The cenote didn't quite have the intimacy of 'The Pit', where I'd gone diving a couple of weeks ago (and there wasn't another soul about while we were there), but was most impressive in the size of the cave it occupied and the stalactites and stalagmites growing in its depths... It was quite the refreshing swim too!

Next stop, the nearby colonial town of Valladolid, reminding us once more that it's not just turtles and Pyramids out here. The Spanish came here too... and conquered, and converted, and built Cathedrals: Catedral De San Gervasio presides over Valladolid

Also in Valladolid, a perfectly friendly and photogenic little skeleton

And finally back in Tulum, for a fun little dinner at a local taco/quesadilla shop, featuring juice cups of ginormous proportions! (but no rodents of unusual size, as far as I could tell)

And that, sadly, was it for Mexico.
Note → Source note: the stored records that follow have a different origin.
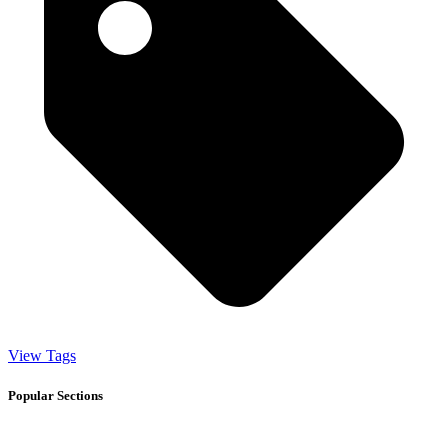
View Tags
Popular Sections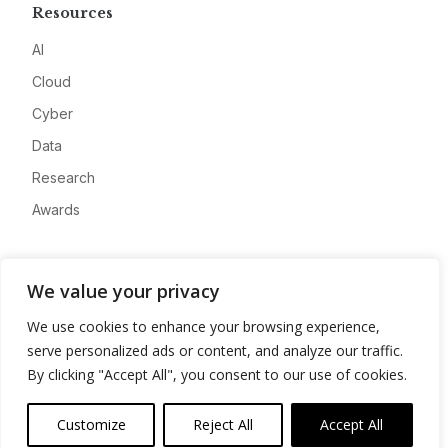
Resources
AI
Cloud
Cyber
Data
Research
Awards
Company
We value your privacy
About
We use cookies to enhance your browsing experience,
Advertise
serve personalized ads or content, and analyze our traffic.
Contact
By clicking "Accept All", you consent to our use of cookies.
Privacy
Customize
Reject All
Accept All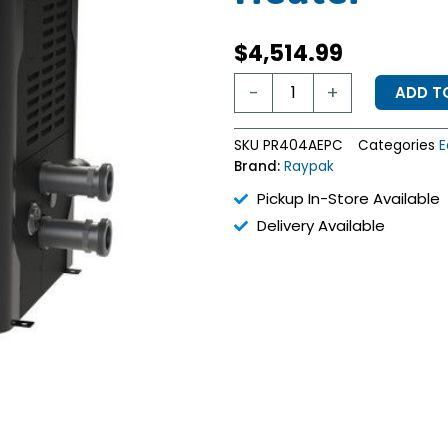
$
4,514.99
Raypak
-
+
ADD T
399
BTU
Avia
SKU
PR404AEPC
Categories
E
Propane
Brand:
Raypak
Heater
quantity
Pickup In-Store Available
Delivery Available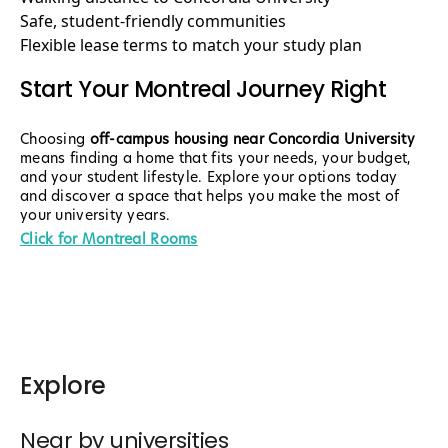
Safe, student-friendly communities
Flexible lease terms to match your study plan
Start Your Montreal Journey Right
Choosing
off-campus housing near Concordia University
means finding a home that fits your needs, your budget,
and your student lifestyle. Explore your options today
and discover a space that helps you make the most of
your university years.
Click for Montreal Rooms
Explore
Near by universities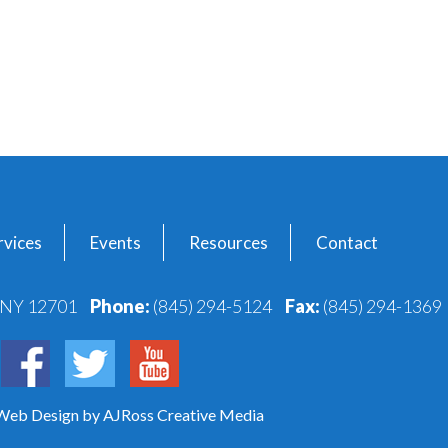
vices
Events
Resources
Contact
, NY 12701
Phone:
(845) 294-5124
Fax:
(845) 294-1369
 Web Design
by AJRoss Creative Media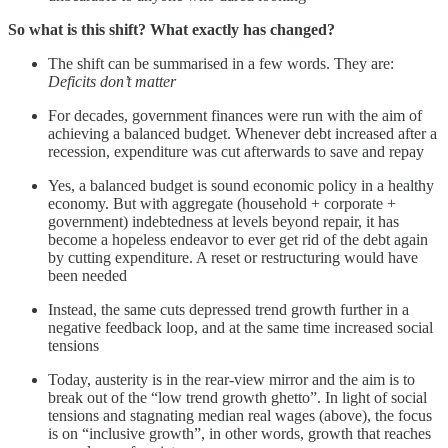
So what is this shift? What exactly has changed?
The shift can be summarised in a few words. They are:
Deficits don’t matter
For decades, government finances were run with the aim of
achieving a balanced budget. Whenever debt increased after a
recession, expenditure was cut afterwards to save and repay
Yes, a balanced budget is sound economic policy in a healthy
economy. But with aggregate (household + corporate +
government) indebtedness at levels beyond repair, it has
become a hopeless endeavor to ever get rid of the debt again
by cutting expenditure. A reset or restructuring would have
been needed
Instead, the same cuts depressed trend growth further in a
negative feedback loop, and at the same time increased social
tensions
Today, austerity is in the rear-view mirror and the aim is to
break out of the “low trend growth ghetto”. In light of social
tensions and stagnating median real wages (above), the focus
is on “inclusive growth”, in other words, growth that reaches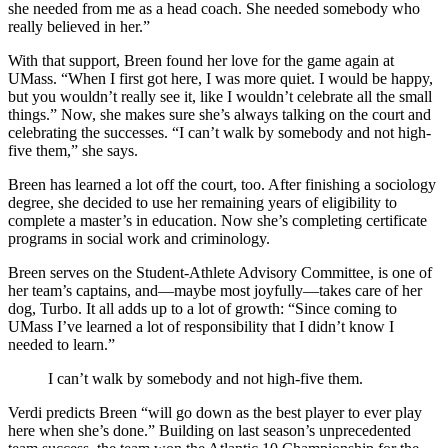
she needed from me as a head coach. She needed somebody who
really believed in her.”
With that support, Breen found her love for the game again at
UMass. “When I first got here, I was more quiet. I would be happy,
but you wouldn’t really see it, like I wouldn’t celebrate all the small
things.” Now, she makes sure she’s always talking on the court and
celebrating the successes. “I can’t walk by somebody and not high-
five them,” she says.
Breen has learned a lot off the court, too. After finishing a sociology
degree, she decided to use her remaining years of eligibility to
complete a master’s in education. Now she’s completing certificate
programs in social work and criminology.
Breen serves on the Student-Athlete Advisory Committee, is one of
her team’s captains, and—maybe most joyfully—takes care of her
dog, Turbo. It all adds up to a lot of growth: “Since coming to
UMass I’ve learned a lot of responsibility that I didn’t know I
needed to learn.”
I can’t walk by somebody and not high-five them.
Verdi predicts Breen “will go down as the best player to ever play
here when she’s done.” Building on last season’s unprecedented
The following morning, we were back to the Cancun airport, boarding our flights, and heading in the general direction of home. Well, not quite home yet - a stop in San Diego was scheduled along the way for my dad's birthday; Erica was flying straight to San Diego... I was taking a more adventurous route (if less circuitous, technically), and boarding a Mexican plane bound for Tijuana. Adventure to be continued from Tijuana!